I concur in the majority's conclusion that the lower courts erred in determining, respectively, that the accident at issue automatically ended when the victim expired and, alternatively, that the Commonwealth was obligated to prove that Appellee, Gregory Wisneski, caused the Victim's death in order for the statutory requirements that he stop at the scene, give information, render aid and notify police to be applicable. 75 Pa.C.S. §§ 3742(a), 3744(a), 3746 (hereinafter “statute”). I, likewise, believe the majority correctly observes that given the procedural posture of the case, i.e., dismissal upon Appellee's habeas corpus petition, it cannot definitively be said whether Appellee was “involved in an accident resulting in injury or death of any person.” Thus, I believe a remand for further proceedings is warranted and a determination by a jury 1 should be made

regarding whether this was “an accident resulting in injury or death of any person.” I disagree respectively with the majority's reasoning that Appellee was obligated to stop under the circumstances of this case because a dead body can be “injured,” and, therefore, the striking of a corpse constitutes an accident “resulting in injury” for purposes of the statute.

As aptly observed by the majority, the obligation to stop pursuant to the statute at issue is not triggered by the timing of when the victim expires, nor by who caused the accident or the victim's death. Maj. Op. at 1153. Rather, all that the statute requires is that the driver be “involved” in an accident where injury or death has occurred. As there is no question that death occurred in this instance, the relevant inquiry then becomes what constitutes an accident, and what is its duration, for purposes of the statute. As the majority points out, one can imagine endless scenarios of accidents concluding swiftly or continuing for a greater duration. In my view, where there is a factual dispute, as here, regarding whether the events at issue constitute an ongoing accident for purposes of the statute, it is for a jury to resolve that question.

Accordingly, I would reverse the lower courts' dismissal of the case on Appellee's habeas petition and remand for trial. It is for a factfinder to determine when the accident ended and if Appellee was or was not, therefore, involved in “an accident resulting in injury or death” when he struck the Victim.

Because I would resolve the case as set forth above, I would not, as the majority does, go on to address the argument forwarded by amici, that even if Appellee struck Victim after he had expired, this would constitute an injury for purposes of the statute at issue.
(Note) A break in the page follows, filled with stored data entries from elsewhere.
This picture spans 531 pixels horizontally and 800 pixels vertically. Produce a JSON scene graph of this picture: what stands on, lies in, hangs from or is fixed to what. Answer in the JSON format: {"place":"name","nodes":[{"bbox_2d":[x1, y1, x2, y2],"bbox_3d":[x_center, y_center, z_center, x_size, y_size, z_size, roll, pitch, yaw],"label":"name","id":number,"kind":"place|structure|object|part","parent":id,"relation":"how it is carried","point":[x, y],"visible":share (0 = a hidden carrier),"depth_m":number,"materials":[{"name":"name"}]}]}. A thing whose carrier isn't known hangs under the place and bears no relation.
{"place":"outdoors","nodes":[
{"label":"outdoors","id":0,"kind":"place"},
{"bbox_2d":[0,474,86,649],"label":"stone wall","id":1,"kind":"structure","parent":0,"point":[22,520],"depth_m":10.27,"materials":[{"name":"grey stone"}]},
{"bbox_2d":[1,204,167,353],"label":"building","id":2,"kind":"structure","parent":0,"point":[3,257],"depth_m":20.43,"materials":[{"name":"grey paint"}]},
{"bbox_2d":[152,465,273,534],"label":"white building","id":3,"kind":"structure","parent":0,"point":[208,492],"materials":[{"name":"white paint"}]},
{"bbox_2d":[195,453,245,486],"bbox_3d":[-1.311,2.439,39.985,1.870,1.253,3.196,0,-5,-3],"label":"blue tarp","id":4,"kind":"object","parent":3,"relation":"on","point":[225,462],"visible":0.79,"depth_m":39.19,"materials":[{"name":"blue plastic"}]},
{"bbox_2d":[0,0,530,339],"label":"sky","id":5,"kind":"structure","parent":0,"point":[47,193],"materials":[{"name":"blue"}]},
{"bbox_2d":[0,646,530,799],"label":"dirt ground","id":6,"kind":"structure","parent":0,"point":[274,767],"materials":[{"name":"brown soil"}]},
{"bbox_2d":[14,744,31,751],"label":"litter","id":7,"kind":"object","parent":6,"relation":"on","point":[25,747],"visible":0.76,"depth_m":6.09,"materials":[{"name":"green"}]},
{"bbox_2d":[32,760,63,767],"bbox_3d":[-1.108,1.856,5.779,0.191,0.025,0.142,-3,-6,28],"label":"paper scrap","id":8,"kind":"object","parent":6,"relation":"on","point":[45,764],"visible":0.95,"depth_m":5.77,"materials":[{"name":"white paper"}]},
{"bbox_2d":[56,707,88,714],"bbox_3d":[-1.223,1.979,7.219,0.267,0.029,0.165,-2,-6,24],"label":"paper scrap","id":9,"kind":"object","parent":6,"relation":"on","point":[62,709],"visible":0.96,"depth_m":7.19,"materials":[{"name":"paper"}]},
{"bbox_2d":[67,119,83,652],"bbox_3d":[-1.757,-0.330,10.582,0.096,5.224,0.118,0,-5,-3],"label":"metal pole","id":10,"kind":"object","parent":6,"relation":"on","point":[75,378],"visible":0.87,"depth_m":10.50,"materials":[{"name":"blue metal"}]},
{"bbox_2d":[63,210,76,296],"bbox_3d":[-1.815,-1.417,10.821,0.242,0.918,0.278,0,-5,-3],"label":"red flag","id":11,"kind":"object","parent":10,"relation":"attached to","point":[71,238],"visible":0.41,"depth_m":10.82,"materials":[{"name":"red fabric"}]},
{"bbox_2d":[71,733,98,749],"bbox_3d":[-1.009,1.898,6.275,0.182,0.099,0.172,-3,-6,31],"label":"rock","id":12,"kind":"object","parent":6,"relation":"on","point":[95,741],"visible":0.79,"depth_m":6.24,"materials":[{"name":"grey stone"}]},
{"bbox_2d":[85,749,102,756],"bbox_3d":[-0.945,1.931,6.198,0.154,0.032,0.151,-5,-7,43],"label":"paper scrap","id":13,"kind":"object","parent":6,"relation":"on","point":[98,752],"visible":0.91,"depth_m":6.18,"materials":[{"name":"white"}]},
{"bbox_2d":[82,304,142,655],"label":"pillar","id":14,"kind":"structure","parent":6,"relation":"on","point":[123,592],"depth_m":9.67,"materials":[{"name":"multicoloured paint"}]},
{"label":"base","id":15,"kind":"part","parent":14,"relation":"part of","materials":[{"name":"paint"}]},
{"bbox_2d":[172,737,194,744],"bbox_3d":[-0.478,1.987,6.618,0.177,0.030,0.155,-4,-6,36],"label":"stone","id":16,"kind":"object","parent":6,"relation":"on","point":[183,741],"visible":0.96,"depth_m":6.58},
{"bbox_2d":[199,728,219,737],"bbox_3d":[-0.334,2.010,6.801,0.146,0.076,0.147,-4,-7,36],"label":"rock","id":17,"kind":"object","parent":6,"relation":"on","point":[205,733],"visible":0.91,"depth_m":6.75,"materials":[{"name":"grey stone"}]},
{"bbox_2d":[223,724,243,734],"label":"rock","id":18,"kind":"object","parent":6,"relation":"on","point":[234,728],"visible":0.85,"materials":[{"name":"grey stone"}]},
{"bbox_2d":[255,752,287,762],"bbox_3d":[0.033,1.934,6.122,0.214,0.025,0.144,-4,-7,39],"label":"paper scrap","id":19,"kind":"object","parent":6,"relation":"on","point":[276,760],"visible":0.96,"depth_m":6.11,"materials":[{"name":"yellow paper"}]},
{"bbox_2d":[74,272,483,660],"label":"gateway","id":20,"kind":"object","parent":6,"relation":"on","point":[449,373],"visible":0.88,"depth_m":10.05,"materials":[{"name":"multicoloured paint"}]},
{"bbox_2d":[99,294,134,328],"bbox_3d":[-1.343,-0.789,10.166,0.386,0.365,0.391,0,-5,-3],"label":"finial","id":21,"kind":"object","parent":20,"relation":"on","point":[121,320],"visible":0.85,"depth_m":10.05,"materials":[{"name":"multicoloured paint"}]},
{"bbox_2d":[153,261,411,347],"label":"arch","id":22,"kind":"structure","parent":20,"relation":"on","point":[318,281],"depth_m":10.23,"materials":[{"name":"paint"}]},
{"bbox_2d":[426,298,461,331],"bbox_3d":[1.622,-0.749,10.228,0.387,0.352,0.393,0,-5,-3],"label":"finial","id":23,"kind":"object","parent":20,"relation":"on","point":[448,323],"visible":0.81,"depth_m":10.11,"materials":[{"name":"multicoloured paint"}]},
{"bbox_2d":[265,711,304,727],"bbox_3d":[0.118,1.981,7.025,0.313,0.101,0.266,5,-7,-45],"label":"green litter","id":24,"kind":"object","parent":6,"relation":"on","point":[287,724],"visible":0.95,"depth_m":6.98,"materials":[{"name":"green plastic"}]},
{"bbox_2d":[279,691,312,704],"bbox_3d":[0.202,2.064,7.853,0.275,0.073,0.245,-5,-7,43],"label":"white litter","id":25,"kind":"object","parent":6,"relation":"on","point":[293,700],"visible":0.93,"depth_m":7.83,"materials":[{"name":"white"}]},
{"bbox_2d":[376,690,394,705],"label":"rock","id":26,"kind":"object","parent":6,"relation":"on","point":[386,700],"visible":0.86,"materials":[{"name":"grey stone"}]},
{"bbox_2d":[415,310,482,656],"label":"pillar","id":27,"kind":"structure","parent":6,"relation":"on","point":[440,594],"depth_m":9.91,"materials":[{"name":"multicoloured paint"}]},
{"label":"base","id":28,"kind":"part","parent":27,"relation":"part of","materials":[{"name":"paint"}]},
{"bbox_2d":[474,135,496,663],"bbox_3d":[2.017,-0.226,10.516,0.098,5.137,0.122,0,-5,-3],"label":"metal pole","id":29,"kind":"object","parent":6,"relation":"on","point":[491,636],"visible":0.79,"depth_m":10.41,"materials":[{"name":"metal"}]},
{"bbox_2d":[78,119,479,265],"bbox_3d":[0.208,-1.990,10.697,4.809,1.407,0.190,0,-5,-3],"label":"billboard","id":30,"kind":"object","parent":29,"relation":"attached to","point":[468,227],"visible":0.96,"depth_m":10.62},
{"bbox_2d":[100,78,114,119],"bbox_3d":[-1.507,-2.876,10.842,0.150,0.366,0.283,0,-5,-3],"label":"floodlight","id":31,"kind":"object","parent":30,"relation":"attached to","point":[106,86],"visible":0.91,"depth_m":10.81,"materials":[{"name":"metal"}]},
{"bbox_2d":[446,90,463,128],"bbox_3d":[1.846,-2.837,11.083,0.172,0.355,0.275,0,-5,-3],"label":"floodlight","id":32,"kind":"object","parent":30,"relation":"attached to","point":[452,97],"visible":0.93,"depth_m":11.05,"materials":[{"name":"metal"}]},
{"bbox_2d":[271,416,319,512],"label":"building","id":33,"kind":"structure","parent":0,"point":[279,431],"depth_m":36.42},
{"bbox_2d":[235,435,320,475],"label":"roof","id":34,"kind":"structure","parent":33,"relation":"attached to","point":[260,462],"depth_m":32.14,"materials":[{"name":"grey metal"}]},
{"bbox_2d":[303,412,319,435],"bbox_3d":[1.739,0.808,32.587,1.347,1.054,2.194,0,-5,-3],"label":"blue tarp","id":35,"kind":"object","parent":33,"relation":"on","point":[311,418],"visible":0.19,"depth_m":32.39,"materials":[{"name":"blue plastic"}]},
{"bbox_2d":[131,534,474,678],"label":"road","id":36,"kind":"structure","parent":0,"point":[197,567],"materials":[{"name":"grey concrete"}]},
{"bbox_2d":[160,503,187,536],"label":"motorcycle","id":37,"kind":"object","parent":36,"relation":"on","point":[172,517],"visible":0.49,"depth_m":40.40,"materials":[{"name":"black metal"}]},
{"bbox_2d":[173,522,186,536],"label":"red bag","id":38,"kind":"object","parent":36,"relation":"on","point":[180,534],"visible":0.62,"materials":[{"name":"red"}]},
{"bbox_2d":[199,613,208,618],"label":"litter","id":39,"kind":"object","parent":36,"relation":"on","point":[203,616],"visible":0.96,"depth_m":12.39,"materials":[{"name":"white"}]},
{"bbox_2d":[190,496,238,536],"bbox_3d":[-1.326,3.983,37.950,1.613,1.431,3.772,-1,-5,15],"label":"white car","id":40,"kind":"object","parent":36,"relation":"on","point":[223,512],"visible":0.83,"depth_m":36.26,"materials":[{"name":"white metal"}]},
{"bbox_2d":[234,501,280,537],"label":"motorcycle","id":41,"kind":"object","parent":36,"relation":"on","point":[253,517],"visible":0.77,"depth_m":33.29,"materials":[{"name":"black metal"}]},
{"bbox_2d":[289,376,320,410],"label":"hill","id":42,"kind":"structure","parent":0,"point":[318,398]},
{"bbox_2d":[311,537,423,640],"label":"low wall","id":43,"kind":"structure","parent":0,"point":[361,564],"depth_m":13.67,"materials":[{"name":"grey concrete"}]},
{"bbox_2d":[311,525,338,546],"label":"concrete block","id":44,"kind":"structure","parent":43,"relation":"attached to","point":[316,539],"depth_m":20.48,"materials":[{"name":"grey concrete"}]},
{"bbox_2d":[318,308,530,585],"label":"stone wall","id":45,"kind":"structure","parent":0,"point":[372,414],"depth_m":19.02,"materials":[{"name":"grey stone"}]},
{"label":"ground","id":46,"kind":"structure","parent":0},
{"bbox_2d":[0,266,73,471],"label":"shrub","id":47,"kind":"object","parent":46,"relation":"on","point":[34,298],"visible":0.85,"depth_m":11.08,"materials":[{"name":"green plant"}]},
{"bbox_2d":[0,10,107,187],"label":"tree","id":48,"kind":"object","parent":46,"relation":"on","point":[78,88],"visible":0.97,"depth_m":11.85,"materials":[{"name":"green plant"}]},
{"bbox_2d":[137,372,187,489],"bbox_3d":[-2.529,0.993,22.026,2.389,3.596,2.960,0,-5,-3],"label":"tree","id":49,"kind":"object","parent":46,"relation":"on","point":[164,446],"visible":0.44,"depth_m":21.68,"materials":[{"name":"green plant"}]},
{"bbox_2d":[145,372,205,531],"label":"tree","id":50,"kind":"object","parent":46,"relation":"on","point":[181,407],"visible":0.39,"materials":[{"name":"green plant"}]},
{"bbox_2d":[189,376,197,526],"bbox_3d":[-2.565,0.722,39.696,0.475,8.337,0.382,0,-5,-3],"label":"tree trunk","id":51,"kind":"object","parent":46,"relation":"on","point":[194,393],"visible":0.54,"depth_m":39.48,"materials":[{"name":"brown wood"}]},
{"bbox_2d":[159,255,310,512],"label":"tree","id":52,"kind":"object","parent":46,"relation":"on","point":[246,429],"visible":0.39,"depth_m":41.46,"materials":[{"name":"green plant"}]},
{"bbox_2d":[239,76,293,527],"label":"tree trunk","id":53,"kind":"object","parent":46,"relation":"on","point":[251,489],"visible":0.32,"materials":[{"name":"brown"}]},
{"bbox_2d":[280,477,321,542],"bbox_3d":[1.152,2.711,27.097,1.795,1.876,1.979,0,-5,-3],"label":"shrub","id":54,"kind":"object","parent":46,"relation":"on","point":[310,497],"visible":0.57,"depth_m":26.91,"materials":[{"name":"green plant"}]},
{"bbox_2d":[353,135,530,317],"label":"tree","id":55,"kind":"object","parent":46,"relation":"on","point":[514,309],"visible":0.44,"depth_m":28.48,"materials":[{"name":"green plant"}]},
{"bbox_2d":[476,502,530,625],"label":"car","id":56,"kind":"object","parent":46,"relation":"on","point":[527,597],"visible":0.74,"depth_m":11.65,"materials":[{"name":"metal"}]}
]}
Moreover, with regard to this topic, I do not agree with the majority's conclusion that the statutory language at issue should be read to include injury to a deceased person. The statute speaks of an accident involving either “the injury or death of any person,” contemplating, in the conjunctive, one or the other so long as either occurs to a “person.” Respectfully, I find strained, at best, the majority's conclusion that the hitting of a deceased's body represents an injury to a person under this statutory scheme. Rather, I believe it clear from the totality of the legislative language that the statute was intended to apply to a driver who kills or injures a living person. There are other sections of the Vehicle Code dealing with damages to property, but they are not within the scope of this appeal, and their language or rationale should not be conflated herewith to justify the majority's broader reading regarding this narrow provision of the law. Thus, on this point, I am in dissent.